Assurément, Mélenchon ment effrontément

Il ment, parce qu’il veut écarter du revers de la main l’accusation d’antisémitisme qui pèse sur sa personne et certains élus de la France insoumise. D’ailleurs, ce qui n’est pas « résiduel », ce sont les différentes sorties calibrées et assumées de Jean-Luc Mélenchon lorsqu’il distille son venin, en ajoutant à l’antisémitisme d’atmosphère.

Par exemple, lorsqu’en mars 2013, lors du 3ème congrès du Parti de gauche qui se tient à Bordeaux, Mélenchon lance que Pierre Moscovici, alors ministre de l’Économie, est un « petit intelligent qui a fait l’ENA, qui a un comportement de quelqu’un qui ne pense plus en français, qui pense dans la langue de la finance internationale ». Cette attaque ad hominem est courte certes, mais elle est extrêmement violente. Mélenchon vise nommément quelqu’un précisément (et personne d’autre) dont il pense être le représentant de l’européisme en France. Ce qui fait réagir Pierre Moscovici. « Chacun a son histoire. Moi j’ai la mienne. Je suis d’une famille où mes quatre grands-parents étaient étrangers. Mon père a été déporté. Et cette famille, elle a choisi la France. Je suis Français par tous mes pores. Je défends la France. Je ne raisonne pas finance internationale[3] ».

Par exemple, lorsque le 15 Juillet 2020, Mélenchon est sur le plateau de BFMTV. Alors que la journaliste Apolline De Malherbe lui demande si « les forces de l’ordre devaient être comme Jésus sur la croix et ne pas répliquer » lors de manifestations, la réponse du chef des Insoumis est particulièrement cinglante, « je ne sais pas si Jésus était sur la croix, je sais qui l’y a mis, paraît-il. Ce sont ses propres compatriotes ». Or, cette thèse ancienne de la responsabilité du peuple juif dans la mort de Jésus, rejetée depuis des décennies par tous les historiens et exégètes et condamnée par l’ensemble des Églises, est répétée ici par Mélenchon.

Par exemple, lorsqu’il publie en octobre 2023, le tweet suivant : « Voici la France. Pendant ce temps, Madame Braun-Pivet campe à Tel Aviv pour encourager le massacre. Pas au nom du peuple français ![4]» Dans ce tweet, nous retrouvons une comparaison insidieuse et des mots, un cliché et/ou une imagerie – et pas seulement d’Épinal – qui flirtent dangereusement avec d’innombrables mots qui, dans notre histoire contemporaine, ont opposé insidieusement ou délibérément la France et les Français aux « Juifs » et aux « métèques ».

Antisémitisme en France, les faits

Enfin, Jean-Luc Mélenchon ment doublement parce qu’un homme politique ne doit pas ignorer ce qu’il en est de la progression fulgurante de l’antisémitisme depuis 2000 et plus précisément depuis le 7 octobre.
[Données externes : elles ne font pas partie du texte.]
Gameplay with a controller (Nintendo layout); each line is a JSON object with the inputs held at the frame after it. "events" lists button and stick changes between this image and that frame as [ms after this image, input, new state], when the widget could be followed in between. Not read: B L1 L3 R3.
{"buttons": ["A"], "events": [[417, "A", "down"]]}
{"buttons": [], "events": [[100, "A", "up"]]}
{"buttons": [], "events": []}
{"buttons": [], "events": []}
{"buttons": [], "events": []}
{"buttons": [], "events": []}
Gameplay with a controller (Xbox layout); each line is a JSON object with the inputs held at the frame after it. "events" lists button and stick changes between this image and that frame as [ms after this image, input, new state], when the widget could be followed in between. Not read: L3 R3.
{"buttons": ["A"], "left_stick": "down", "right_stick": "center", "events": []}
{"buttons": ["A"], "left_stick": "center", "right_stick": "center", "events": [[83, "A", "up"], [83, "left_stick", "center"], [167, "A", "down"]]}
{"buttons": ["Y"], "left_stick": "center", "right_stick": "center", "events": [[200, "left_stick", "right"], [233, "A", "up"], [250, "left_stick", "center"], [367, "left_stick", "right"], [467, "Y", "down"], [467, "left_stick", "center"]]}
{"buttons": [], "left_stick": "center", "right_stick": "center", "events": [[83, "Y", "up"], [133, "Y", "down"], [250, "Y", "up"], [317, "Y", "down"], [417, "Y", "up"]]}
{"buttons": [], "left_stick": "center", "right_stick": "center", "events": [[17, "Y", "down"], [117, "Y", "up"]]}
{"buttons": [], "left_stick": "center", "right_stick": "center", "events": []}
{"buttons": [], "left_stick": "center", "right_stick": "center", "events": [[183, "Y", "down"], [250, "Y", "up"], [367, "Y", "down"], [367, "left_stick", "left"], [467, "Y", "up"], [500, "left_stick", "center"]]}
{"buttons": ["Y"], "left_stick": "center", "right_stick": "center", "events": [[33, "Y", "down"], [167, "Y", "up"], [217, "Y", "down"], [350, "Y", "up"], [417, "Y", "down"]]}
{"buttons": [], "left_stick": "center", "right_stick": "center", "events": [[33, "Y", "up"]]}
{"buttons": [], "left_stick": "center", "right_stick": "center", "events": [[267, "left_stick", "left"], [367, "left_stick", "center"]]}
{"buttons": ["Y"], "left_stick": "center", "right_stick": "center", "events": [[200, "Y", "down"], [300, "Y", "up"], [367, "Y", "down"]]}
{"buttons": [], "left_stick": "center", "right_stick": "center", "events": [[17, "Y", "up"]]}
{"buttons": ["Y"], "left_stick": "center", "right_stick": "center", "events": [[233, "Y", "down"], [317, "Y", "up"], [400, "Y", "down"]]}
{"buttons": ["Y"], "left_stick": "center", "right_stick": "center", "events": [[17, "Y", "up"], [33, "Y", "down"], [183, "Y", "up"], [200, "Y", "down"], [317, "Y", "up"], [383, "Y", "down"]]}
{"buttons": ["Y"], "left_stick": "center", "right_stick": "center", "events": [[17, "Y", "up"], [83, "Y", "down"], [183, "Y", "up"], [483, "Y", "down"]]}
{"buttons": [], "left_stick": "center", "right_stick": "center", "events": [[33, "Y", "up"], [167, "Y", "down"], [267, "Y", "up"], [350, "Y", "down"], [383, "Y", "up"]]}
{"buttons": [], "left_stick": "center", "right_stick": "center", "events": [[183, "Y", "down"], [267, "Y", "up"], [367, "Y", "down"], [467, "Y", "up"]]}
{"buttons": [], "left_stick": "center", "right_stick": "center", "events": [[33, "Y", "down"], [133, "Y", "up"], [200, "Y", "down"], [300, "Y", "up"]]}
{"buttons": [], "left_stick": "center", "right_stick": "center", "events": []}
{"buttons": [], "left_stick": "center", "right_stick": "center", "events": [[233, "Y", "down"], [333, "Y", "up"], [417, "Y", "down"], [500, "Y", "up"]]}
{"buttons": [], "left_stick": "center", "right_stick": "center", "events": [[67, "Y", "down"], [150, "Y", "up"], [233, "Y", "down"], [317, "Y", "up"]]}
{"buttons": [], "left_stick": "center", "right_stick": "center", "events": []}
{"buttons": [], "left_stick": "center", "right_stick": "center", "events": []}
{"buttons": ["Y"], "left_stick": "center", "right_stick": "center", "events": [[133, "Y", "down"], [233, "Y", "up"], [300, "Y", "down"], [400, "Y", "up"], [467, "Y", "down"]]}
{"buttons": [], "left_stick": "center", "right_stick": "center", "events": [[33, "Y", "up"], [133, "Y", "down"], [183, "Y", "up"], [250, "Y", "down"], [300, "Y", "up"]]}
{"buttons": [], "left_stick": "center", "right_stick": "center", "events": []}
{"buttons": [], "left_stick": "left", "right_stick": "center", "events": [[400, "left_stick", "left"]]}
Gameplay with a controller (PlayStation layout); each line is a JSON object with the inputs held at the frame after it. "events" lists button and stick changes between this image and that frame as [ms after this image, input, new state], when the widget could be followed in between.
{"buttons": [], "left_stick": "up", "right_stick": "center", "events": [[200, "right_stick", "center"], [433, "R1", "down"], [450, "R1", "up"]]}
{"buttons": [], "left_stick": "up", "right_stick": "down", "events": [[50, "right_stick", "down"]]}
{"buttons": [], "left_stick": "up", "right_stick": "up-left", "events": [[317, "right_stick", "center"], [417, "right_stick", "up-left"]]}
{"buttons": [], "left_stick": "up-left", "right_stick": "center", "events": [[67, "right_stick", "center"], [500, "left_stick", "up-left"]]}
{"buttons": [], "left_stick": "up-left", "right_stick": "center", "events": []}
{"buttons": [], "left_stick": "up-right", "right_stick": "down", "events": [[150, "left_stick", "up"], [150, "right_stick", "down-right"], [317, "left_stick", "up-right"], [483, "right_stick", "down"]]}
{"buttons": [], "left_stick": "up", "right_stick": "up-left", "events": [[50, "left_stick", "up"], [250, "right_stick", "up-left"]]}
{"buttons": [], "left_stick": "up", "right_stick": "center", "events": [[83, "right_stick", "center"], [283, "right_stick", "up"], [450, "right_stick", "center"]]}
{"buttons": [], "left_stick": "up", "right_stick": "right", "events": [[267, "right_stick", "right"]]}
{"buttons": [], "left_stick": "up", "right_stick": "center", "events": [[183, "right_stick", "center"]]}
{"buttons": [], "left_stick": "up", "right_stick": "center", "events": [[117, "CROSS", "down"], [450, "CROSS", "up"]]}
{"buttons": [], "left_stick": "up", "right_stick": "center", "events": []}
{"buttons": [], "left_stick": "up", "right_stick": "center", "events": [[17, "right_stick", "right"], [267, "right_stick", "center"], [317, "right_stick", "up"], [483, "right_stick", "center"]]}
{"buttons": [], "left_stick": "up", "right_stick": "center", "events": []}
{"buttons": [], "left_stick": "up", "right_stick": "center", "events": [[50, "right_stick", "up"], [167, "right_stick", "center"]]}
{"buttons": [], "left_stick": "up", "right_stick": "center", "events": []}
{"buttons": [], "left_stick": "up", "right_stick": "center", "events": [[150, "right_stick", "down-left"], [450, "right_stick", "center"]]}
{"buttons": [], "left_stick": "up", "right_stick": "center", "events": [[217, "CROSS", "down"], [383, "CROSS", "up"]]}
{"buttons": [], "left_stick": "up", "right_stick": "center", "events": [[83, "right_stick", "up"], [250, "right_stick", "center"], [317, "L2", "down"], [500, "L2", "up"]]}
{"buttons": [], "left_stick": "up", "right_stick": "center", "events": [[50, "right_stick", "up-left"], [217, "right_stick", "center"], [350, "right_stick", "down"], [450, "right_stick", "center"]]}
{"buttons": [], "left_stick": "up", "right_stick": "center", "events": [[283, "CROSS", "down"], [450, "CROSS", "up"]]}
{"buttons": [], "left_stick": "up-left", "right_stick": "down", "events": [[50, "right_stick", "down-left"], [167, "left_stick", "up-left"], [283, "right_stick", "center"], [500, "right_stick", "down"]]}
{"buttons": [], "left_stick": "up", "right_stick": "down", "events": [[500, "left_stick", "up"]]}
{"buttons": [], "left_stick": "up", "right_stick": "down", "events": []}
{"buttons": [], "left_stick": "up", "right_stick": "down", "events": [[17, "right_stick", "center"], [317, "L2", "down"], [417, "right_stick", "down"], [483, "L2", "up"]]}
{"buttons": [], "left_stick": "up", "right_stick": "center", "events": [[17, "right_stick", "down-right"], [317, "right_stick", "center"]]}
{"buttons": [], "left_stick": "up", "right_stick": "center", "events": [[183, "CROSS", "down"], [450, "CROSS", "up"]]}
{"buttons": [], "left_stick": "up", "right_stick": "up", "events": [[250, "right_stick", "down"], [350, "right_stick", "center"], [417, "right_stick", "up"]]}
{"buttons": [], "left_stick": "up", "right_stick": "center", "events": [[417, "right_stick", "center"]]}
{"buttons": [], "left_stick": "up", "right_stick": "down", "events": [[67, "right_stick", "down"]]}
D’ailleurs, ce qui n’est pas « résiduel » ce sont les faits, les statistiques et les sondages qui analysent cette inquiétante progression.

D’octobre 2000 à la fin de l’année 2022, nous comptabilisons 744 actes en 2000, 936 en 2002, 974 en 2004, 832 en 2009, 614 en 2012, 851 en 2014, 808 en 2015, 687 actes en 2019. Toutes ces hausses interviennent lors des soubresauts du conflit israélo-palestinien, qui se déroule pourtant à 3500 kilomètres de nos frontières. D’ octobre 2000 jusqu’en décembre 2022, 13.091 actes antisémites sont comptabilisés en France.

En 2023, le ministère de l’Intérieur et le Service de Protection de la Communauté Juive comptabilisent 1676 actes antisémites contre 436 en 2022, soit 1000% d’augmentation. Pour rappel, 60% de ces actes portent atteinte principalement aux personnes (violences physiques, propos ou gestes menaçants…) et 40% sont des propos menaçants. Ils ont été recensés dans 616 villes ou communes différentes et dans 95 des 101 départements français. Enfin, 336 actes antisémites ont été perpétrés depuis le 1er janvier 2024. Les chiffres des actes antisémites sont donc au plus haut depuis le 7 octobre 2023, pour un total de 2012 actes antisémites.

Au fond, il y a chez le leader des insoumis, cette agressivité, cette impulsivité, cette férocité, pour ne pas dire, cette brutalité. Mélenchon est une sorte de cocotte-minute, prête à exploser et toute en ébullition. Et, dans le domaine de l’antisémitisme, qu’il fasse donc amende honorable, en s’excusant. Dans ce domaine, il n’est qu’une vilaine caricature blessante et humiliante.